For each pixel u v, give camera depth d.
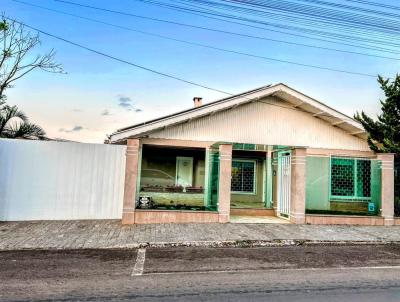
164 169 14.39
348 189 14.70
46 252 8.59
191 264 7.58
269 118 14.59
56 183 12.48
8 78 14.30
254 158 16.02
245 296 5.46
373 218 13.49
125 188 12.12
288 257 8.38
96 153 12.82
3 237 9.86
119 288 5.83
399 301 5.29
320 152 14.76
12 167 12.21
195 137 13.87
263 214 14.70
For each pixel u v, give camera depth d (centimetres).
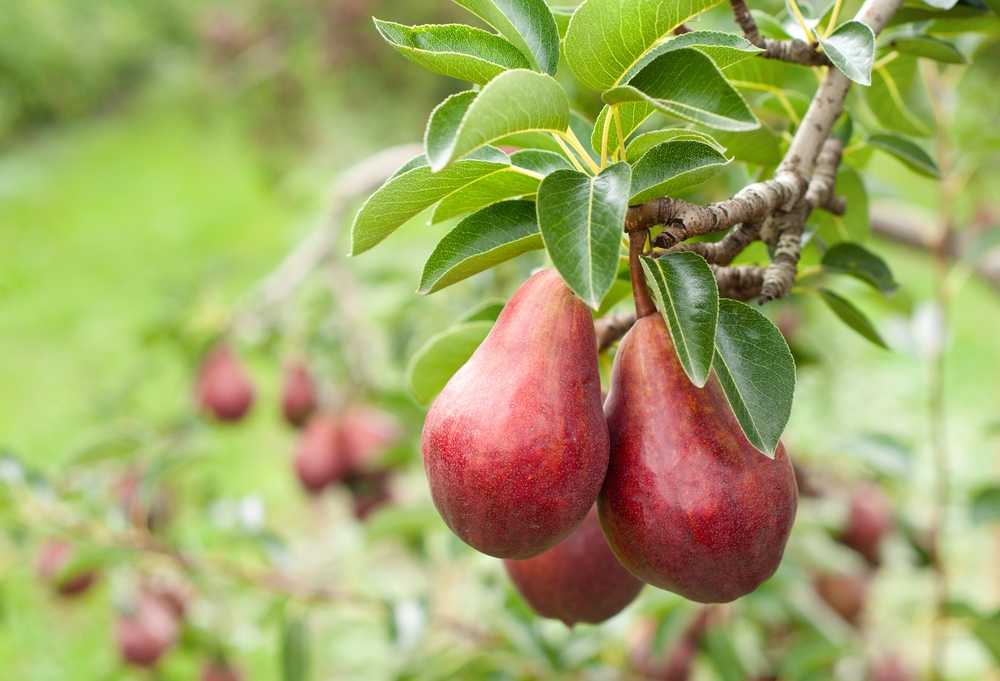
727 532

++++++++++++++++++++

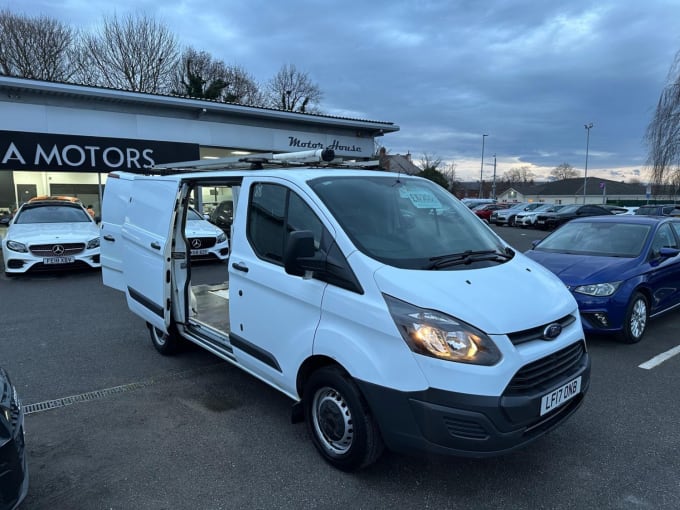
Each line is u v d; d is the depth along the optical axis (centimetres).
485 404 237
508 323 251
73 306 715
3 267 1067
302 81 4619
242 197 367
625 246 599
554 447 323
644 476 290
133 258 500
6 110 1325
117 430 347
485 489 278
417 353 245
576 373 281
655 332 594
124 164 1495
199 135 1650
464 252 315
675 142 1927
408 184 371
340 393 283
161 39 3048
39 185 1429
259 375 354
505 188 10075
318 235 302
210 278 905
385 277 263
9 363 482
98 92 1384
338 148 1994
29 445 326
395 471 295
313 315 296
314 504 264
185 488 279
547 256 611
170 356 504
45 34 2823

++++++++++++++++++++

■ YOUR GOAL
Print only what lies in the material above starting at the line with "191 264 7.58" and ending at the line with "For each pixel u v, give camera depth d (centimetres).", every line exactly as given.

■ RESULT
191 264 7.58
269 118 14.59
56 183 12.48
8 78 14.30
254 158 16.02
245 296 5.46
373 218 13.49
125 188 12.12
288 257 8.38
96 153 12.82
3 237 9.86
119 288 5.83
399 301 5.29
320 152 14.76
12 167 12.21
195 137 13.87
263 214 14.70
For each pixel u v, give camera depth d (centimetres).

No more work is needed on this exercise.